Selected text —
○ ○ ○ ○ ○
Editing the Text file's content based on value of the first 3 colume

Question:

I am using python 3.9 for below task.
I have text file with following contents(input file);

heading1,  heading2,    heading3,   heading4,   heading5,
10,        15,          20,         30,         40
10,        14,          20,         20,         39
10,        15,          20,         10,         29
9,         3,           13,         12,         13
10,        14,          20,          2,          3
10,        15,          20,          10,        10 

Now using python I am trying to make following new file(output file)

heading1,  heading2,    heading3,   heading4,   heading5,
10,        15,          20,         50,         79
10,        14,          20,         22,         42
9,         3,           13,         12,         13

Here in the second file(output file) I am comparing first three column(heading1,heading2 and heading3) and if these same values are presented in other rows I added the heading 4 and heading 5 and make unique row.

Asked By: Devenepali

||

Answers:

Here’s a quick hack using pandas.
○ ○ ○ ○ ○
In the thread on editing a text file, which three columns does the asker compare to decide which rows to combine?
○ ○ ○ ○ ○
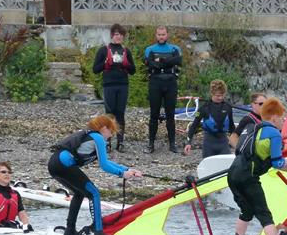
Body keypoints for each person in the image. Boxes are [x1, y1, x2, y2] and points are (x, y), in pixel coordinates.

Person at [226, 97, 287, 235]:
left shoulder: (258, 128)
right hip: (248, 177)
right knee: (264, 214)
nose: (284, 121)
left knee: (247, 211)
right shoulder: (275, 134)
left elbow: (264, 154)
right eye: (282, 118)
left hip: (233, 174)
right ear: (274, 118)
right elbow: (277, 163)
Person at [48, 114, 143, 235]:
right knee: (94, 193)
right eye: (111, 131)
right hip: (63, 164)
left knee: (79, 193)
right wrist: (122, 174)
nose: (111, 135)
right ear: (104, 128)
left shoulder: (91, 136)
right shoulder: (97, 137)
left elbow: (108, 162)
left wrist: (127, 170)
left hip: (54, 164)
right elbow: (104, 166)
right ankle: (99, 233)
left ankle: (70, 230)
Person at [92, 23, 135, 152]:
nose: (119, 37)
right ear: (112, 36)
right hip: (109, 85)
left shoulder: (126, 51)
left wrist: (126, 65)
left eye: (121, 35)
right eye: (116, 34)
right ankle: (107, 142)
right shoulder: (104, 50)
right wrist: (105, 64)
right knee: (109, 114)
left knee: (120, 113)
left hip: (122, 84)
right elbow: (95, 69)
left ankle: (120, 142)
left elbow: (133, 70)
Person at [144, 25, 182, 154]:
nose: (161, 37)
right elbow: (150, 63)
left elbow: (178, 61)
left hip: (171, 83)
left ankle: (172, 144)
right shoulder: (149, 49)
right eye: (159, 34)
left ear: (167, 35)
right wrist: (167, 61)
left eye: (163, 34)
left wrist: (161, 61)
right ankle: (151, 144)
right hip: (155, 83)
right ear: (156, 35)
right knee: (153, 114)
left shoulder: (174, 48)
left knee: (170, 114)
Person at [184, 79, 235, 158]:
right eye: (218, 95)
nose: (220, 97)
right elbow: (194, 126)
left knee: (226, 169)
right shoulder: (204, 108)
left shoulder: (228, 107)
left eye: (222, 95)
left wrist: (237, 144)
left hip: (223, 143)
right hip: (209, 144)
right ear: (212, 94)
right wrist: (188, 142)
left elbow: (232, 127)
○ ○ ○ ○ ○
Task output — heading1, heading2 and heading3